In so-called fluidized bed reactors the plastic granules are made that serve as the raw material for numerous products. In this process the raw material for the plastic (such as methane gas) is blown from below into a several meters high reactor vessel containing catalyst particles. These particles keep floating on the gas flow, whereby in the course of time long polymer chains are formed around the catalyst particles - resulting in plastic granules.
While this process has been applied in the industry for a long time already, there is still some room for improvement, says Tom Janssen. “In the reaction, heat is released. This often leads to hotspots, extra hot areas where the reaction does not proceed properly or, indeed, an undesirable substance is formed. In the worst case this could even damage the reactor.”
By distributing the heat across the reactor more evenly, the production process proceeds better and in a much more energy-efficient manner, because no heat is lost in the hotspots.
In order to gain more insight into what exactly is taking place in such a fluidized bed, Janssen is now looking to see what happens in a transparent miniature fluidized bed reactor some twenty centimeters high. This one does not produce any plastic, though, as he explains. “We use zeolite granules, a mineral that becomes warm when CO2 attaches itself to its surface. This is a good pilot system for what happens in the production of plastic, since the heat in my setup also emerges from inside the granules.”

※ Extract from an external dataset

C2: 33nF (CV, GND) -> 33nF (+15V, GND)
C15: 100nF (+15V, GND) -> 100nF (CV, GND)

The high-speed camera enables Janssen to follow the movements of the zeolite granules dancing on the gas flow, and the image in the infrared camera shows the granules that are heating up changing color from blue via green and yellow to red.

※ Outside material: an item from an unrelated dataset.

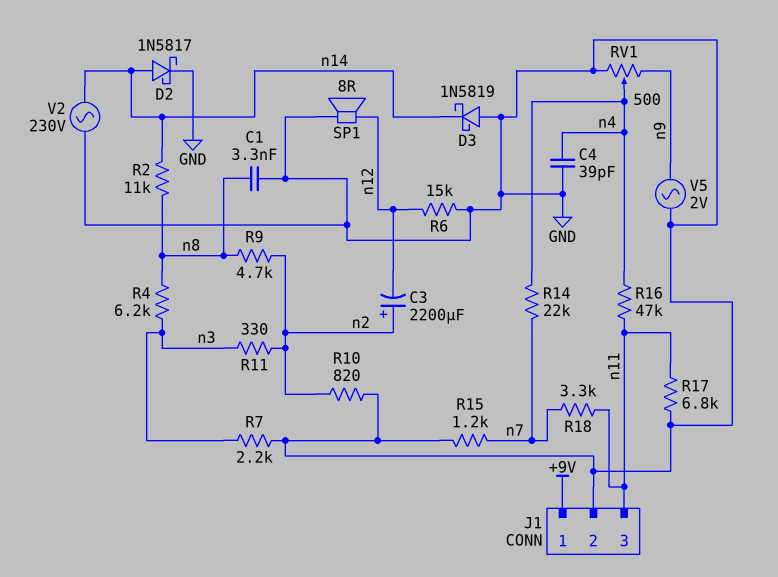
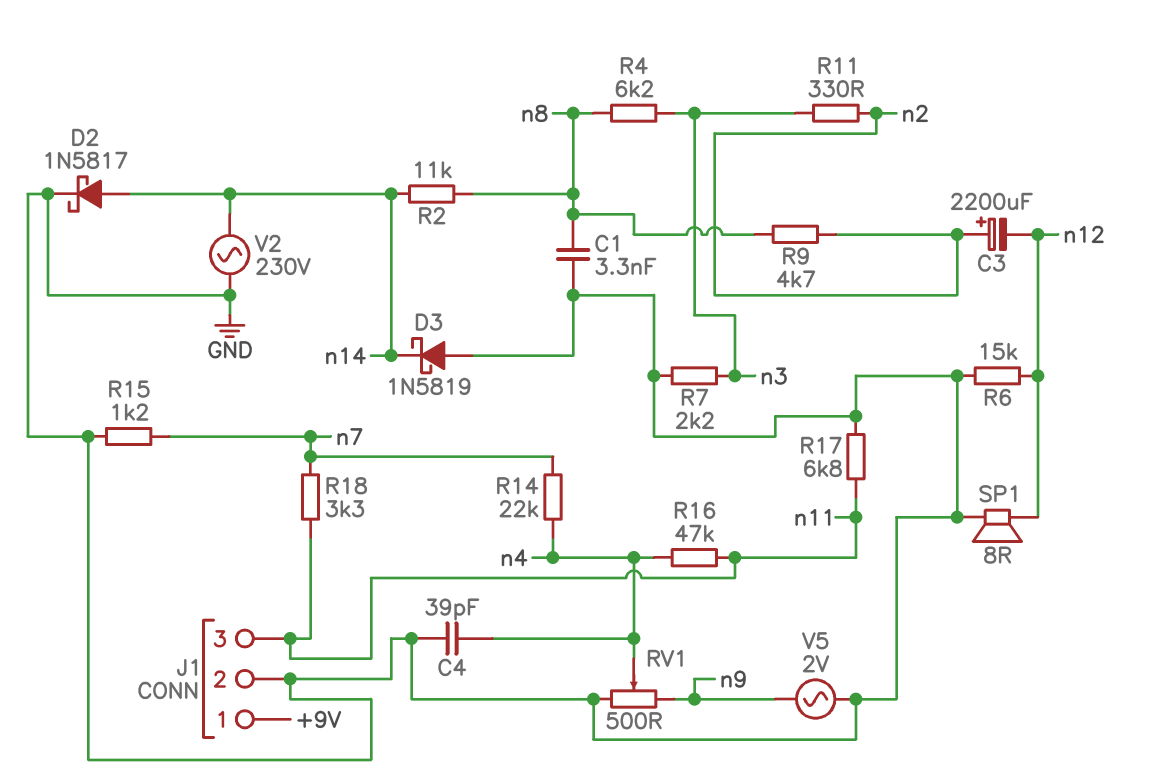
R10: 820 (GND, n2) -> none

The former chairman of study association Japie compares the results of the measurements with a computer model developed inside his group which can also predict the heat transport in the much larger industrial reactors. That model has already shown, for instance, that cooling by means of cold gas does not proceed any faster when you increase the gas flow - in contrast to the prevailing opinion in the industry.
What Janssen says is so special about the group within which he conducts his final project (Multi-scale Modelling of Multi-phase Flows) is that they combine process technology with reaction chemistry. “I don’t only want to know how much heat is released from the zeolite granules, and how quickly, I am also trying to understand more about the underlying process. That combination I find tremendously inspiring.”